If archaeologist Yizhar Hirschfeld has his way, the ancient Essenes, generally believed to have authored the Dead Sea Scrolls, will be changing their address and abandoning claims on authorship of the scrolls.
Dr. Hirschfeld, of Hebrew University, recently invited reporters to Ein Gedi on the Dead Sea coast, 35 kilometers south of Qumran where the scrolls were found half a century ago, to announce discovery of an Essene settlement. If his thesis is upheld it would strengthen the hand of those scholars who argue that the Essene settlement known to have existed on the Dead Sea coast was not Qumran and that the scrolls found at Qumran had no connection to the sect. Mainstream scholarship believes that the ascetic Essenes had a critical influence on early Christianity, citing passages from the Qumran scrolls as evidence.
Hirschfeld's contention, which threatens this link, hangs mainly on a single, literary thread -- a Latin preposition whose interpretation is the subject of scholarly debate.

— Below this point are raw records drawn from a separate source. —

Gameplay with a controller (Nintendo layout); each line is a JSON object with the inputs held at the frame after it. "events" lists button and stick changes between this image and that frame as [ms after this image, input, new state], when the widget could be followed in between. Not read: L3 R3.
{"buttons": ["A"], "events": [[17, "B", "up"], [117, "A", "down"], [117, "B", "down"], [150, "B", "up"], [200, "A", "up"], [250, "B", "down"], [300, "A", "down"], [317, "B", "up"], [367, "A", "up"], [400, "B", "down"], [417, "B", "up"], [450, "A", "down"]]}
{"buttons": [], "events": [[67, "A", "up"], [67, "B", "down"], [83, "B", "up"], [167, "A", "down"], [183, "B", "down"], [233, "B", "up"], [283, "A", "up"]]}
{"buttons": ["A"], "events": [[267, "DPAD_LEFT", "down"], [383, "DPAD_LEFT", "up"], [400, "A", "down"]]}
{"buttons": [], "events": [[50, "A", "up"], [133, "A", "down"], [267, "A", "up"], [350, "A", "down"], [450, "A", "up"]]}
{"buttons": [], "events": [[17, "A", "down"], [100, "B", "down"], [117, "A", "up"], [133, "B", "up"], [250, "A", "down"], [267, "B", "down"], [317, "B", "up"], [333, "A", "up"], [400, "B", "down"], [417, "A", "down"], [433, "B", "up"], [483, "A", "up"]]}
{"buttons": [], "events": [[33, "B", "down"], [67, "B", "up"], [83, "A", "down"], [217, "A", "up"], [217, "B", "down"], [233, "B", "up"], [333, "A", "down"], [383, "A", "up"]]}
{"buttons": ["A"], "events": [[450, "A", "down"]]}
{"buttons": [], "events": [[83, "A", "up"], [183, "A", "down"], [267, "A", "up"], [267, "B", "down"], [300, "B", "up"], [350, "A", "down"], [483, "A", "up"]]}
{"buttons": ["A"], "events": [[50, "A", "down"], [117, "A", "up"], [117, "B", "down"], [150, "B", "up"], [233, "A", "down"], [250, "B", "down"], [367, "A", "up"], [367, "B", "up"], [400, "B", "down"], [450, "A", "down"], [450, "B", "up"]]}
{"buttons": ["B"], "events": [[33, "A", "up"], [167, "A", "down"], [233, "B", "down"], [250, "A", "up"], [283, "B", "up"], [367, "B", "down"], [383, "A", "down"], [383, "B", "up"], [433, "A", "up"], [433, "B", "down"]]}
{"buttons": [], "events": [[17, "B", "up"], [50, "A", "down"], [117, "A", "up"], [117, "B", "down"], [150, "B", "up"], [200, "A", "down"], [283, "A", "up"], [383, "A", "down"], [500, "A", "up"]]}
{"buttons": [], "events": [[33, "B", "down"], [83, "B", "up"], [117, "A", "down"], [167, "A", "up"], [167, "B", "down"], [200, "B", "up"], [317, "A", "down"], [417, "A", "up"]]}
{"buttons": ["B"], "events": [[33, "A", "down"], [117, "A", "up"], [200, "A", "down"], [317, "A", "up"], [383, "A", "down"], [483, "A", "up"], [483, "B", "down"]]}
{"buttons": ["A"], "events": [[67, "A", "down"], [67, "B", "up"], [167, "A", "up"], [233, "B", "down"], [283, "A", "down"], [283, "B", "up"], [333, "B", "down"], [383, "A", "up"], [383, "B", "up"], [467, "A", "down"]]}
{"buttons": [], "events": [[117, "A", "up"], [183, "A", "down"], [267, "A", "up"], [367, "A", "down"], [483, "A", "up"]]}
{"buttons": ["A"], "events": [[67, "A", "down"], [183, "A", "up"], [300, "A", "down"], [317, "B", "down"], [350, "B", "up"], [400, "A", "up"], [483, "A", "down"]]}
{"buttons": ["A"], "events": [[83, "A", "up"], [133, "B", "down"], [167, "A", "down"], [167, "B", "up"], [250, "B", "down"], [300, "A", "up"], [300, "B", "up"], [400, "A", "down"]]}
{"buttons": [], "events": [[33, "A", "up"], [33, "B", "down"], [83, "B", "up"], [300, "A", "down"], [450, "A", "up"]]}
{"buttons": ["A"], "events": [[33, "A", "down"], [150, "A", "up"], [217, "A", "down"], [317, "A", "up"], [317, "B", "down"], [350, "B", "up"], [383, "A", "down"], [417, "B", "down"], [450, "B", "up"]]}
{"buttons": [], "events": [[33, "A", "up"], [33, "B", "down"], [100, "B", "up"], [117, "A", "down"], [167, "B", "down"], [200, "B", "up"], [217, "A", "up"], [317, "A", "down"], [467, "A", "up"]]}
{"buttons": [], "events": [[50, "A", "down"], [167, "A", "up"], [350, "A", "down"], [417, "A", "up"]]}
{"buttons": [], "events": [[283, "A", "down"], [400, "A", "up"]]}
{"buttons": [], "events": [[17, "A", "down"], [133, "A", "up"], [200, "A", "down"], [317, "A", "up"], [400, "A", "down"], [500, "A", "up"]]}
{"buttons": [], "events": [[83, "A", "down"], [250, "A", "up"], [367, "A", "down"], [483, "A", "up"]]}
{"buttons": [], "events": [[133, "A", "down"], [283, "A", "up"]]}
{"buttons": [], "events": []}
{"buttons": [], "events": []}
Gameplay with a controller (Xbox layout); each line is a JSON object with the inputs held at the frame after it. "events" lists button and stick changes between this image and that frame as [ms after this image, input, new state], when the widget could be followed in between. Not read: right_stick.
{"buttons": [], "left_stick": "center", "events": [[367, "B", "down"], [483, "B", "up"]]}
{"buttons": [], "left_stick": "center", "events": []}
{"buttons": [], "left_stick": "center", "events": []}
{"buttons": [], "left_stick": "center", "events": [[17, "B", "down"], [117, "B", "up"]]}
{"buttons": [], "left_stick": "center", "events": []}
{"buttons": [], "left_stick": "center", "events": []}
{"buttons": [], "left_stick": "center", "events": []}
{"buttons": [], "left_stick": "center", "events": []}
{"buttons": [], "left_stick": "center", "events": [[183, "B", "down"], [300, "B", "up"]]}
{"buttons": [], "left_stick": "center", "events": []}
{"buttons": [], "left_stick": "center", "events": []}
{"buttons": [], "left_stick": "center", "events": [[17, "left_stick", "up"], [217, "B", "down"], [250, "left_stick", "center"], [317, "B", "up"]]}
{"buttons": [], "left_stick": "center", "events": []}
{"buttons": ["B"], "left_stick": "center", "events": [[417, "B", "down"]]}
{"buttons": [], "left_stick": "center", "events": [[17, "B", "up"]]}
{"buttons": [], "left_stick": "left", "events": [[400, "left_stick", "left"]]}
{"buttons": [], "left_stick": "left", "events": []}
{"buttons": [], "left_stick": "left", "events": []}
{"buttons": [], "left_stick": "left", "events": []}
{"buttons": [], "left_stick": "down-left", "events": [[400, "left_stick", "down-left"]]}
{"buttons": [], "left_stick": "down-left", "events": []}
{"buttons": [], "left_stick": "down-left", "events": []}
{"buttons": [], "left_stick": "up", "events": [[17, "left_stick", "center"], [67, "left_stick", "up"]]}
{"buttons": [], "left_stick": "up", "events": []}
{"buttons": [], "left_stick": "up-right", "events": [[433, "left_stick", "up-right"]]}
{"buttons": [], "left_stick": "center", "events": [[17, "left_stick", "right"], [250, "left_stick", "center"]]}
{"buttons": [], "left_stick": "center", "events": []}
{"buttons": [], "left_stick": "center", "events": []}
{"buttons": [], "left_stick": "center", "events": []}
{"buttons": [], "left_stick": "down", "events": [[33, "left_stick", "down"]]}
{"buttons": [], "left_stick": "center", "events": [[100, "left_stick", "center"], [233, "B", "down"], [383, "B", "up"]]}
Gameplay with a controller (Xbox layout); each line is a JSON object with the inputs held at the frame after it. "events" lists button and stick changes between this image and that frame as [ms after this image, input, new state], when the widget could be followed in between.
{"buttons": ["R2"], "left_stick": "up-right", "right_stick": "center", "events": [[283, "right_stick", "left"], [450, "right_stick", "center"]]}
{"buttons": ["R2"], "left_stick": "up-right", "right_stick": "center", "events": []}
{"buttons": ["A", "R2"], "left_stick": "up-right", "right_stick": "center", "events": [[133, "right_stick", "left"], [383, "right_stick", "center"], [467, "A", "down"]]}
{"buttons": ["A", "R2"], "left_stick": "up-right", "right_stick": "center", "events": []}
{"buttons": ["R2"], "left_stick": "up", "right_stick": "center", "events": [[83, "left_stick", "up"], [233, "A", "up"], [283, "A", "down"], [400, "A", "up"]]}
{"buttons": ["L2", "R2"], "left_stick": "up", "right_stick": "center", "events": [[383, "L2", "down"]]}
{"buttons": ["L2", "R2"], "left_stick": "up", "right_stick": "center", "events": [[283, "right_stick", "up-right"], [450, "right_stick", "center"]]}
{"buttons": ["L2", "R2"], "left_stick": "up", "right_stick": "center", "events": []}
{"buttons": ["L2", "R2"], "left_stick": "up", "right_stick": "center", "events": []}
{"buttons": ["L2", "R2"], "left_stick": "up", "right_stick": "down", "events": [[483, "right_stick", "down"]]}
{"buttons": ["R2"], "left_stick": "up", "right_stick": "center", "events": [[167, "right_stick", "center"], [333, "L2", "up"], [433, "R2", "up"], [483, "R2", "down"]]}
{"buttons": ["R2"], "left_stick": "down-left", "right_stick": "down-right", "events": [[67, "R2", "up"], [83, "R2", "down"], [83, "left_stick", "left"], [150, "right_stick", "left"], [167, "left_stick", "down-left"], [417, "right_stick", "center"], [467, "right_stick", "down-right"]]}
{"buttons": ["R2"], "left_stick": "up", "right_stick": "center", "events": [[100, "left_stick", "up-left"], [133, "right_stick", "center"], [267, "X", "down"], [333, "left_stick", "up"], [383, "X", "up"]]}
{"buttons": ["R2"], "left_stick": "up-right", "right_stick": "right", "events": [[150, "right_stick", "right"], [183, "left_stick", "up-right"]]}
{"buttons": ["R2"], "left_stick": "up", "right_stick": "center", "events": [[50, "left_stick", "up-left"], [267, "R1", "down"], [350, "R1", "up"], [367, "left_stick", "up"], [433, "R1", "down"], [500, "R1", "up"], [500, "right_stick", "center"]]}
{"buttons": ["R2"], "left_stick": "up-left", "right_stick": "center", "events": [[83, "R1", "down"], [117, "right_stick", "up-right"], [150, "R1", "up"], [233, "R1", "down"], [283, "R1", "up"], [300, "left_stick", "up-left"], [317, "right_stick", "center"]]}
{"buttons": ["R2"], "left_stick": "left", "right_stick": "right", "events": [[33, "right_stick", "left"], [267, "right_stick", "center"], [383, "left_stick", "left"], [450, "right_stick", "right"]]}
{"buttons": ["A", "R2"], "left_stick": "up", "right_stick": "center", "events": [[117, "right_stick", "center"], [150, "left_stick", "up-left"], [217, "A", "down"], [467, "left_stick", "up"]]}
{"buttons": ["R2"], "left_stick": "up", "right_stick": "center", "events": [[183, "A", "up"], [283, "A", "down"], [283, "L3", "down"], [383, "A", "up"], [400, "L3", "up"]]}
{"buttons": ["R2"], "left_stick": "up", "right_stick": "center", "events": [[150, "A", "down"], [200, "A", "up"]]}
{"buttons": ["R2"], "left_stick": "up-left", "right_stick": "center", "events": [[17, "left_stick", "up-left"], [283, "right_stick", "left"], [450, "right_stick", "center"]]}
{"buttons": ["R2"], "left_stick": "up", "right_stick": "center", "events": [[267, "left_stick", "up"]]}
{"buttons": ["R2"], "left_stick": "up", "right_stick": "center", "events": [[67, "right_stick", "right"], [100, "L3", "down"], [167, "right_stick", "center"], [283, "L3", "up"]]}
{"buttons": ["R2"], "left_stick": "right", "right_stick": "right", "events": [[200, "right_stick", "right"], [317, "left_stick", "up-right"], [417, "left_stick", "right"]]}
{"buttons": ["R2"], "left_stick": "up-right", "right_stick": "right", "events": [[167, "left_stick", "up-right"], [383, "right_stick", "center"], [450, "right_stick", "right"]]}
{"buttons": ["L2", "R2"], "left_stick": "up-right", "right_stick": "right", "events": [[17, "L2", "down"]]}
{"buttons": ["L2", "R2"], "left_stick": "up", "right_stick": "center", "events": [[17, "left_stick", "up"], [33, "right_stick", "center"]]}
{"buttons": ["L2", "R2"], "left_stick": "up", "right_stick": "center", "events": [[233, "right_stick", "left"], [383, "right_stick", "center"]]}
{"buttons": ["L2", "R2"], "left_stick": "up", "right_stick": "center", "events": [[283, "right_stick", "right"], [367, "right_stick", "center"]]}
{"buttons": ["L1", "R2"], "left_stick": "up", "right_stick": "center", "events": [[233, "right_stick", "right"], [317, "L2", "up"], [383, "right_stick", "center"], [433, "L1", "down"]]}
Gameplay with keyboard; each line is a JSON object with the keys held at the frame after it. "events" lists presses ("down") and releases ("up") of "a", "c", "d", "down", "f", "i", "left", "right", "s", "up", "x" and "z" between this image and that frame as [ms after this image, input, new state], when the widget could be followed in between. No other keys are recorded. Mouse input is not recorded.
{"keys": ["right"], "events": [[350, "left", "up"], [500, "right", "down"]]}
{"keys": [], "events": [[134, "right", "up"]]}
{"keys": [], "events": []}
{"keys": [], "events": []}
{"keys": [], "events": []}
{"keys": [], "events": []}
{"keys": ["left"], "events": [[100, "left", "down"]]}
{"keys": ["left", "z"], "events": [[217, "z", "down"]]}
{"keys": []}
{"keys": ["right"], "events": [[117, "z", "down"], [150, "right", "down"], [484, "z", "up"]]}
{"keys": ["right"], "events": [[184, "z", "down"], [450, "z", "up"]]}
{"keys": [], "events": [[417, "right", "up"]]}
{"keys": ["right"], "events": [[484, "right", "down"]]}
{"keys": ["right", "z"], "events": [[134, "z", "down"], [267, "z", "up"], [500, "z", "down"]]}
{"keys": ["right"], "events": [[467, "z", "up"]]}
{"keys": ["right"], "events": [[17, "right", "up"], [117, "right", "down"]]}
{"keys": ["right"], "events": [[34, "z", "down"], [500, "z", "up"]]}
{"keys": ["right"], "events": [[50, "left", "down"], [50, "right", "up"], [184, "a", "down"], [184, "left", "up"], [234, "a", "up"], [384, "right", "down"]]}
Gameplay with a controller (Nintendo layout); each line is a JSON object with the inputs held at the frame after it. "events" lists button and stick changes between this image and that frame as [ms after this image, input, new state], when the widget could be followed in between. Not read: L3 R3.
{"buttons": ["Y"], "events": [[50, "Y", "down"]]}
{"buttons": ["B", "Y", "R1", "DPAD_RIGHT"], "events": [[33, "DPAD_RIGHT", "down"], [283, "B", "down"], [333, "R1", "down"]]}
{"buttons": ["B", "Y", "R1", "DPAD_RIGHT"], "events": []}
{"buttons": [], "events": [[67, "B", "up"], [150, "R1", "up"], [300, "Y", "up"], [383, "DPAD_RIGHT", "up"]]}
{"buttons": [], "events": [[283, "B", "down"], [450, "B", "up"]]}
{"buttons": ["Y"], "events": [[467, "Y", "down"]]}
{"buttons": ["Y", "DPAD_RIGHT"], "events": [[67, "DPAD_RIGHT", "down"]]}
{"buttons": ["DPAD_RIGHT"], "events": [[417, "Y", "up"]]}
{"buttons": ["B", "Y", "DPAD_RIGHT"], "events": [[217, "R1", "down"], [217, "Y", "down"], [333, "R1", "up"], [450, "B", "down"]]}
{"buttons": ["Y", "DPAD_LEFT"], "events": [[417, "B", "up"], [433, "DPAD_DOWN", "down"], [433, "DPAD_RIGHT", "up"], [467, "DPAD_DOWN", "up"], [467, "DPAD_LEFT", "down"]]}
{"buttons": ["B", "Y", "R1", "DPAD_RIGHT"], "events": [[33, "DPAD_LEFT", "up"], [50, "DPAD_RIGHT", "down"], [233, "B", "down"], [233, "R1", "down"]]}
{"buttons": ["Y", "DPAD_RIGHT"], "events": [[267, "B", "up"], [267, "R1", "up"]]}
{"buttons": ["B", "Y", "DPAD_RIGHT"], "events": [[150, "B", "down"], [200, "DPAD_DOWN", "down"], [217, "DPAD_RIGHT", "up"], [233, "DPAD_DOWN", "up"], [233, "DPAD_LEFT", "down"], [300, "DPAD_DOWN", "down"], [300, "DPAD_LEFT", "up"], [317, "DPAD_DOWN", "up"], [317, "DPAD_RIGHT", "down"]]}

The Roman historian Pliny, in describing the Dead Sea area in the First Century, wrote about a strange sect that dwelt alongside the inland sea. "Out of range of the noxius exhalations of the coast is the solitary tribe of the Essenes, which is remarkable beyond all the other tribes in the whole world, as it has no women and has renounced all sexual desire, has no money, and has only palm trees for company ... Lying below the Essenes was formerly the town of Ein Gedi."
What Hirschfeld found on the slopes 200 meters above Ein Gedi, a Jewish farming village in antiquity and today the site of an Israeli kibbutz, was a cluster of 22 tiny stone "cells" which he believes constituted individual habitats. Pottery sherds date the site to the First Century. Hirschfeld found no direct link to the Essenes except for Pliny's comment about Ein Gedi being "below" the Essenes. "Without Pliny I wouldn't have made this claim," he says.
However, scholars have pointed out that the Latin word for below, infra, was often used by writers, including Pliny himself, in the sense of downstream or south. "Moreover," wrote Prof. Menahem Stern of Hebrew University, "the impression one gets from reading Pliny is that he describes the Dead Sea by starting from the north and that Ein Gedi, which is mentioned after the Essenes, should therefore be mentioned south of the Essene habitation" (at Qumran).
In antiquity, the terraced slopes of Ein Gedi were planted with balsam which produced an expensive perfume highly valued in the Roman world. Balsam, now extinct, was grown only at Ein Gedi and Jericho. Hirschfeld uncovered a spring whose waters were used for irrigation of the balsam groves.
Asked whether the stone cells might not have simply been seasonal shelters used by villagers from Ein Gedi during the harvest to spare themselves the trek up and down the hills, Hirschfeld acknowledged that it was a possibility.
Archaeologist Gabriel Barkai of Tel Aviv University, who visited the site, said he was "very unconvinced" by Hirschfeld's contention both because of the reading of Pliny's infra and the absence of any hard archaeological evidence. Another archaeologist, Prof. Dan Barag, said he was not convinced either "but I can't rule it out."
The reculusive Essenes, who attempted in antiquity to detach themselves from a fractious world, have proven once again their ability for stirring scholarly conflict ages later.